В кабинете Гоголева шел разбор полетов.
— Ну, уважаемый Виктор Петрович, можешь опять набирать вес. Ситуация этому очень способствует. Твою главную заботу мы завтра устраним. А когда появится новый маньяк — неизвестно. Может быть, это последний из маньяков. Помнится, любил я книгу в подростковом возрасте — «Последний из могикан». И чего это я ее вспомнил? — как обычно, подшучивал над другом Турецкий.
— Сашка, кончай мозги пудрить. Расскажи лучше, как прошла встреча на высшем уровне.
— Как и предполагалось. Наш ученый все отрицает, почему в его календаре и блокоте отмечены интересующие нас даты, якобы вспомнить не может. Но разъяснились последние две даты, над которыми мы призадумались, хотя версия существовала, — они ему действительно дороги, это его день рождения и его матери.
— Сволочь, таким образом отмечать день рождения матери! — сорвалось у Гоголева, хотя обычно он не позволял себе подобных словечек.
— Да у него ж ничего святого нет! Если он любимую девушку жизни лишил, что о нем говорить?
— Теперь у нас есть все основания арестовать Каледина и заключить его под стражу. Улик предостаточно — отпечатки пальцев совпадают, следы ботинок тоже, подведем базу под отмеченные им даты, а генотипоскопическую экспертизу уже на месте сделаем. Завтра получим санкцию прокурора на арест и возьмем его тепленьким. После бурных аплодисментов, — заключил Турецкий, а Гоголев не придал особого значения последним словам Турецкого, зная его тягу к шуточкам-прибауточкам.
— А грандиозную попойку устроим в честь окончания дела? — облизнувшись, обратился к товарищам Грязнов.
— Спрашиваешь! Еще какую! Девочек пригласим… — размечтался Турецкий.
— Каких еще девочек? — стал урезонивать его Гоголев. — Ты, Сашка, неисправим. Седина в бороду — бес в ребро. В обед сто лет, а туда же — девочек.
— Хорошеньких девочек, из консерватории! Какой цветник! — закатил в восхищении глаза Турецкий. — А насчет намеков на мой возраст, Витя, ты не прав. Человеку столько, на сколько он себя чувствует. А я себя ощущаю лет на двадцать моложе. Так что мне двадцать пять. Только мудрее. Я очень мудрый. Все заметили?

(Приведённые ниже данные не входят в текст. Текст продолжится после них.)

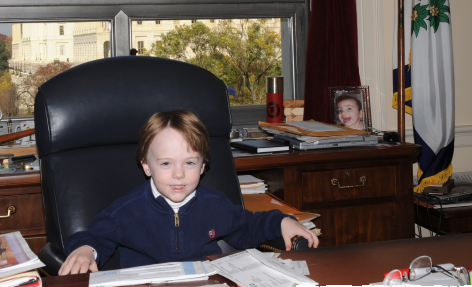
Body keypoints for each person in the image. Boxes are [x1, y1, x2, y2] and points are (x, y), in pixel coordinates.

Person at [59, 109, 319, 274]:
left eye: (190, 162)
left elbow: (249, 226)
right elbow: (94, 236)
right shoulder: (126, 211)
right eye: (165, 163)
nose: (179, 174)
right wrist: (84, 250)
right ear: (146, 166)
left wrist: (282, 221)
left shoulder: (214, 204)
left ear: (203, 166)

— Трудно не заметить, государственный советник юстиции третьего класса! — по-военному отчеканила Галя Романова под общий смех.

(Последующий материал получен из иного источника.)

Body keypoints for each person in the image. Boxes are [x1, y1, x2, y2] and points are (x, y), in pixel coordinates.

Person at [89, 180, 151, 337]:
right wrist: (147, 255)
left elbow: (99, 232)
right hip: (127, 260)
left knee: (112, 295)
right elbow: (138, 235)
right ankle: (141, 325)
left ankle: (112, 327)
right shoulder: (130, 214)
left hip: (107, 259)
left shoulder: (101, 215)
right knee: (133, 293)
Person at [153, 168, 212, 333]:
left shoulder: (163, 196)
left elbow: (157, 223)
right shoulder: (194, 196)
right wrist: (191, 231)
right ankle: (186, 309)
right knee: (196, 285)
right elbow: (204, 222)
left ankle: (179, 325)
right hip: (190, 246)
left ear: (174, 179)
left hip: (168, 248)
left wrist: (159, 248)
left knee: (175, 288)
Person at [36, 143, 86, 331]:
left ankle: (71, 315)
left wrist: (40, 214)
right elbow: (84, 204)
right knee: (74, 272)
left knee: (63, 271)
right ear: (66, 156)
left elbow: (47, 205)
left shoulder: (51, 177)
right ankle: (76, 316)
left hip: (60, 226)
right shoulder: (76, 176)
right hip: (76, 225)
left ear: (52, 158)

— За дело! — напомнил Гоголев. — Последний рывок — и птичка в клетке.
Все сразу посерьезнели и приступили к обсуждению плана завтрашних действий.
Эпилог
В актовом зале университета было шумно и празднично. Накануне студенты сдали последние экзамены, и преподаватели радовались не меньше своих питомцев. Напряженный учебный год остался позади. Впереди всех ждало теплое лето, время отпусков и каникул. А сейчас ректор вручал награды молодым ученым и преподавателям, называя по очереди имена и вызывая их на сцену. Следовали поздравления, добрые пожелания, кому-то вручались премии, кому-то медали. Атмосфера веселья сопровождала каждое новое имя, а когда прозвучало имя Каледина Андрея Борисовича, аплодисменты усилились. Он стоял растерянный на сцене, неловко принимая из рук ректора медаль за научные достижения в области математики. Улыбающиеся лица в зале и крепкое пожатие руки ректора расстрогали его, а небольшая речь в его честь совсем смутила. Андрей Борисович не привык к таким знакам внимания со стороны чужих людей, поэтому чувствовал себя очень неуверенно.